Task-wise, the Service Centre for High-Skilled Employment could be entrusted with three objectives: Foremost, the Centre could diminish occupational misalliances through an employer-migrant match-making service. Next, the Centre could provide for technical guidance through employer convenings, online resources, executive training, and e-learning courses. Finally, the Centre could monitor employer needs through a virtual dashboard and bring identified problems onto the German political agenda. Implementation-wise, respective civil servants could be trained in consultancy, marketing, and statistics to pre-empt skill gaps and administrative overload. In addition, the BMAS could engage employer associations and the Chambers of Industry and Commerce at an early planning stage to circumvent inter-institutional competence conflicts. Notwithstanding its financial costs, the Service Centre would bundle national competences on managed high-skilled labour migration. Moreover, this demand-side intervention complements the pre-existent ZSBA, whilst providing for legal clarity to German employers.
Long-term recommendation: enhanced student retainment
Thirdly, the BMAS could introduce an international students engagement package to retain talented graduates within the German labour market. Whilst the 2017 “Gesetz zur Umsetzung aufenthaltsrechtlicher Richtlinien der Europäischen Union zur Arbeitsmigration” liberalised residence and work conditions for international students, their in-course integration into the German labour market and connectivity to German employers remain limited, as evidenced by comparatively low student attraction and retention rates. Therefrom, the engagement package could adapt German university curricula to labour market demands, most notably through curricular internships and mandatory language courses.
Herein, the BMAS could leverage its institutional liaison with the state-owned Goethe Institute and its competence leadership in cultural integration and language education. As exemplified in Poland, the package could further establish university-specific career centres, which facilitate vocational orientation, student-employer relations, and market familiarity for international students. Benefits-wise, the package not only provides for brain gains, but also spills over to talented German students who are retained in the domestic labour market through mandatory vocational orientation during their studies. Moreover, the international students engagement package accommodates Germany’s growing tertiary sector and knowledge-based economy. Similarly, international students engagement entails positive spillover effects – beyond economics – in terms of language skills, cultural enrichment, and societal integration. To ensure political feasibility, the BMAS should coordinate the package with state governments, as the German legal system classifies education policy as a state competence. Further necessary stakeholder engagement pertains to employers, student unions, industry associations, and universities.
Conclusion
In this blogpost I argued that labour migration can contribute to relieving Germany’s skill shortage.
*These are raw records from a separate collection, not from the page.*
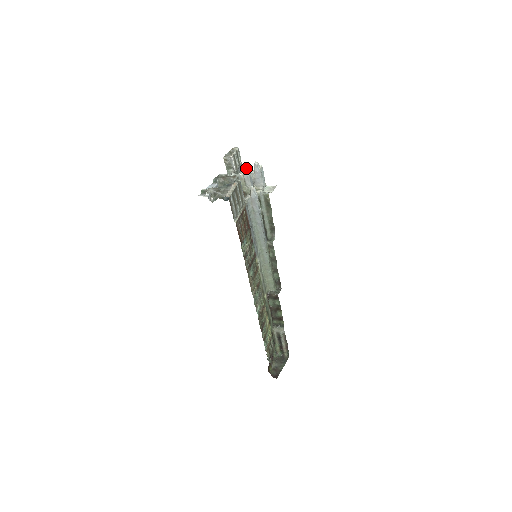
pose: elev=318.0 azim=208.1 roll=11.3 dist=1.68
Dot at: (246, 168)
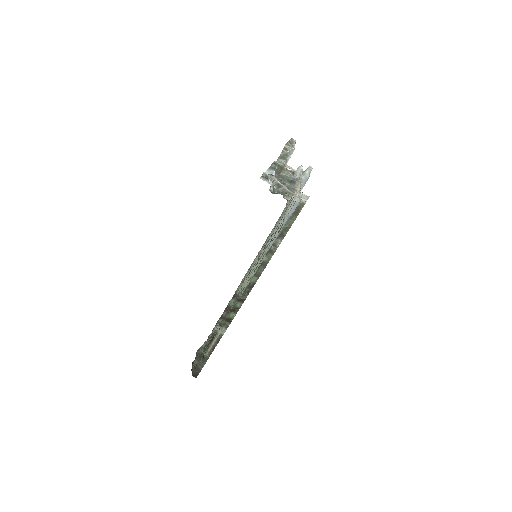
Dot at: occluded
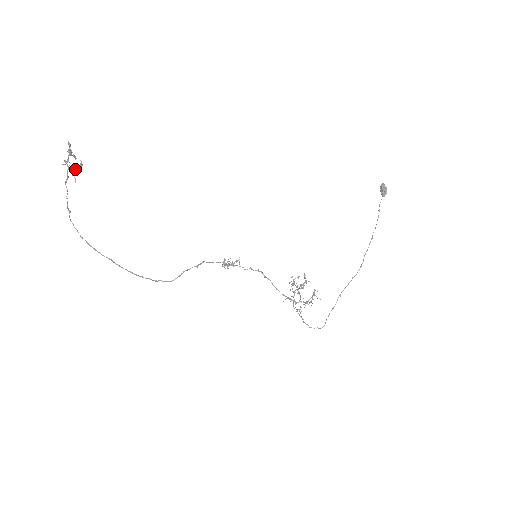
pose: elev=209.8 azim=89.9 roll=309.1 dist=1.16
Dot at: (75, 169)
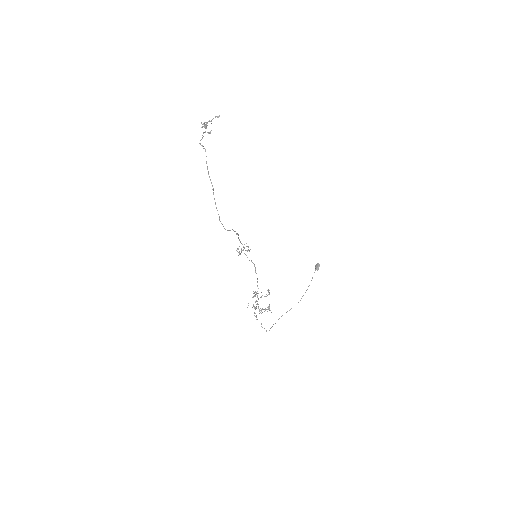
Dot at: (207, 132)
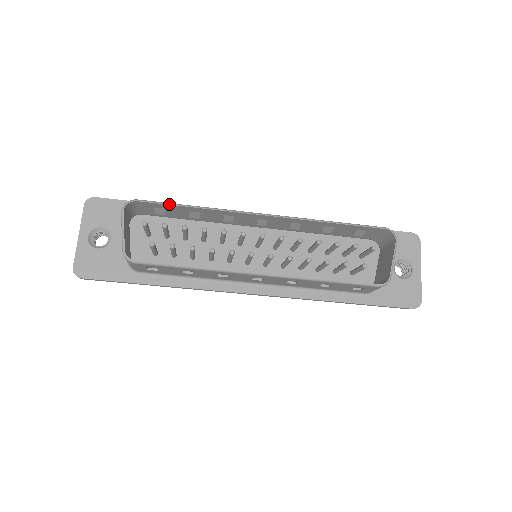
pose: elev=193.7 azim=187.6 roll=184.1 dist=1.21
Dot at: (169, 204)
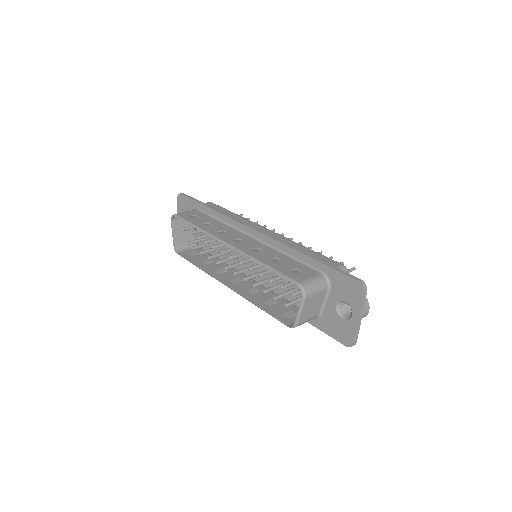
Dot at: occluded
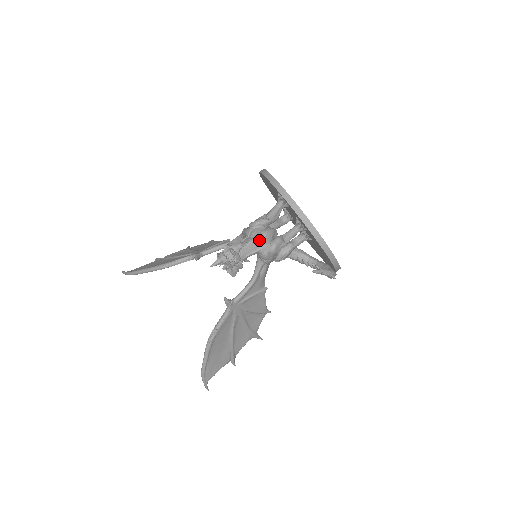
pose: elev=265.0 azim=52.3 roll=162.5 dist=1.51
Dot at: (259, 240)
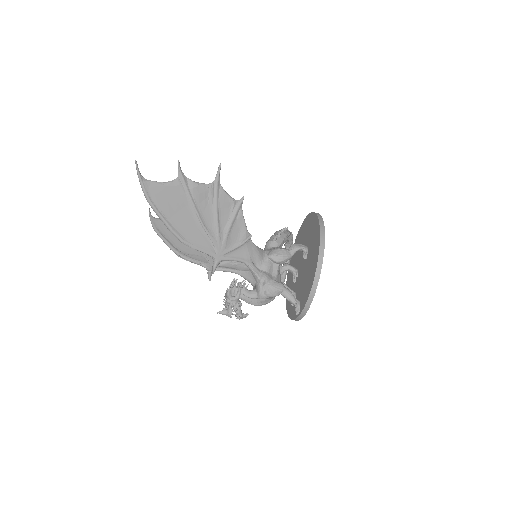
Dot at: (261, 304)
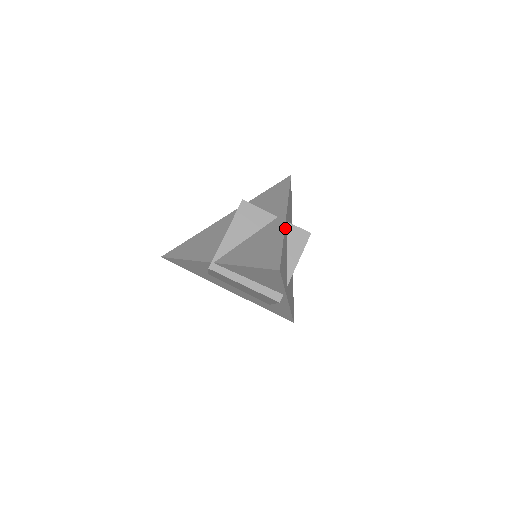
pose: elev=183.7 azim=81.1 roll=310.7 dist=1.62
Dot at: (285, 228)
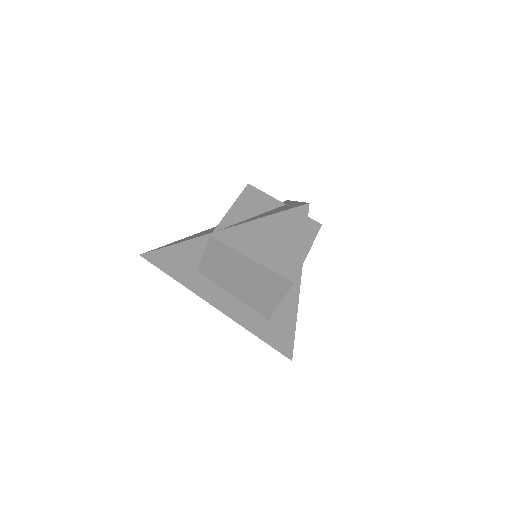
Dot at: occluded
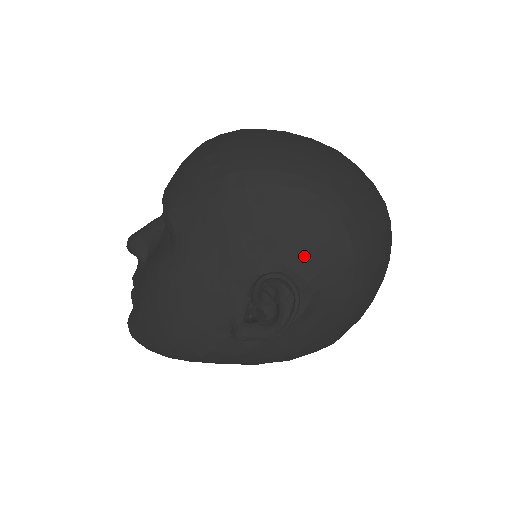
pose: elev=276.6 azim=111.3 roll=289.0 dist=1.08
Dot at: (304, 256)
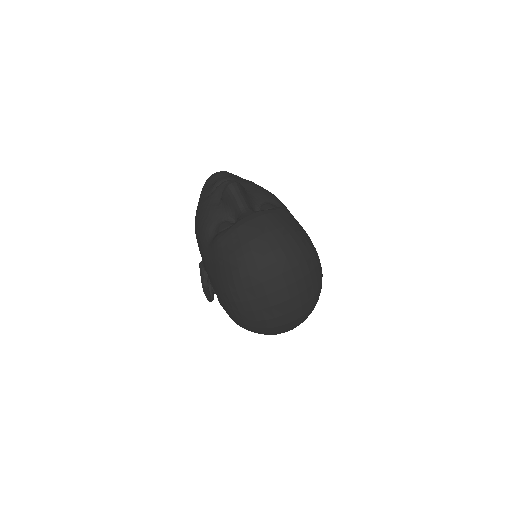
Dot at: occluded
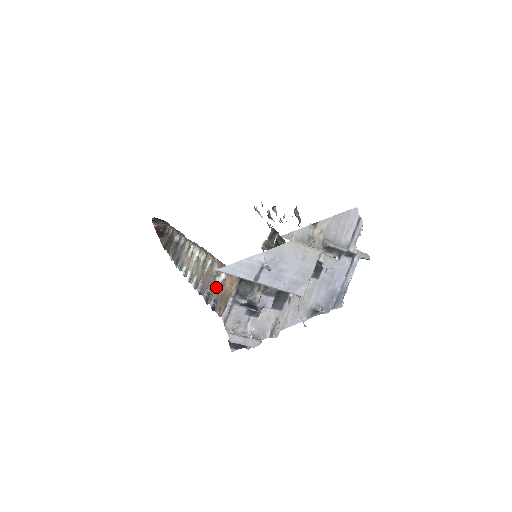
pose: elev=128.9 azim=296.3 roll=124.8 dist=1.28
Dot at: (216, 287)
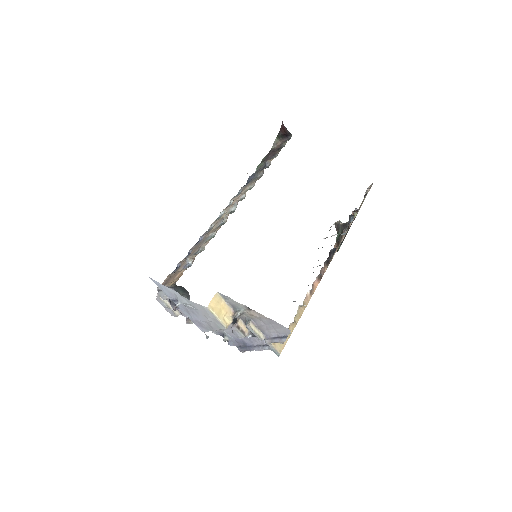
Dot at: (185, 262)
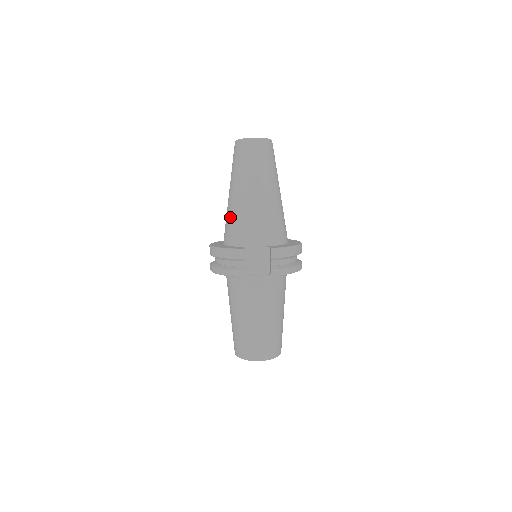
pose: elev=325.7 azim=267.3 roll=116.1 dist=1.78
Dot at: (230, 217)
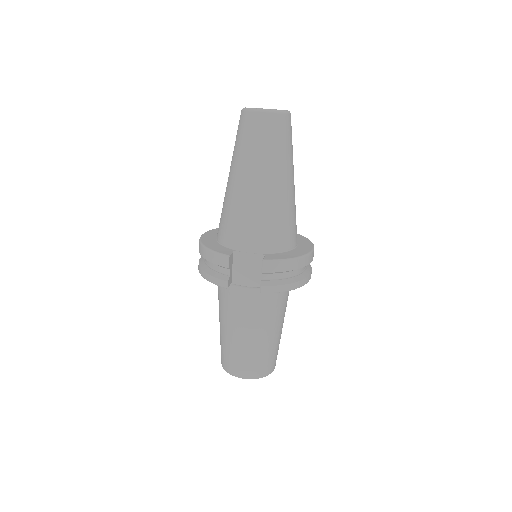
Dot at: (224, 208)
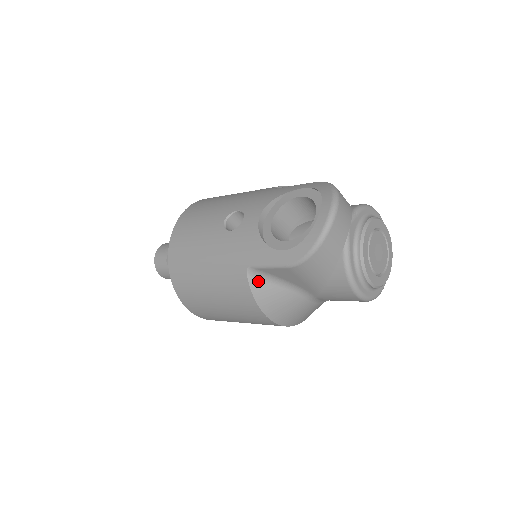
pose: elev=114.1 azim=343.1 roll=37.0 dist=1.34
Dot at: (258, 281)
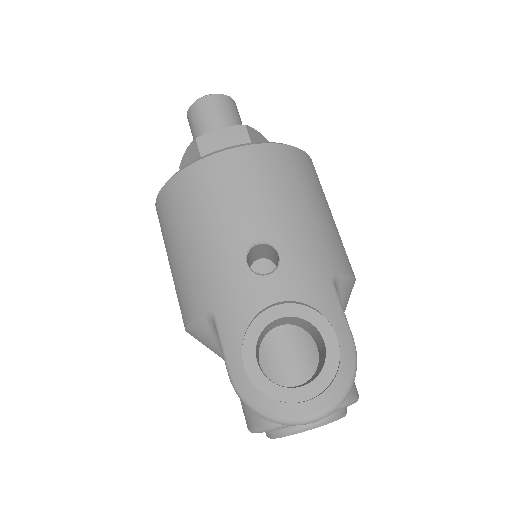
Dot at: (207, 325)
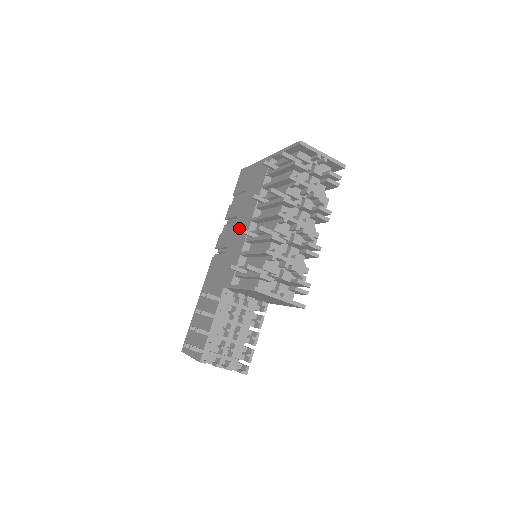
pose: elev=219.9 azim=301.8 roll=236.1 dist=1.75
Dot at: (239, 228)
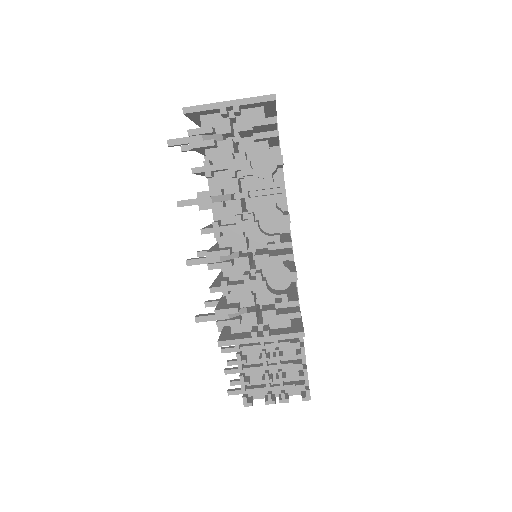
Dot at: occluded
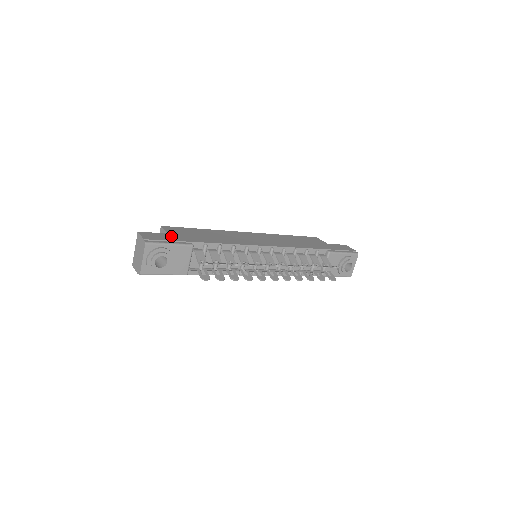
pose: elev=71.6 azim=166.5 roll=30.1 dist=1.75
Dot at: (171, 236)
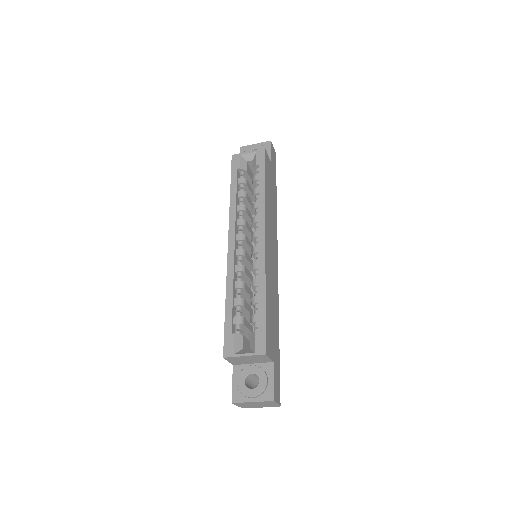
Dot at: (276, 365)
Yet, labour migration is not a silver bullet against skill shortages but should be accompanied by domestic age- and family-friendly employment reforms. Moreover, reforms of skill-driven labour migration need to take into account the difficulty of forecasting of labour market trends and popular concerns about its cultural impacts. Aware of these challenges, I have suggested three concrete measures through which labour migration could address Germany’s skill shortage: a targeted image campaign, the setting up of a centre for employer-migrant relations, and enhanced measures for the retainment of international students.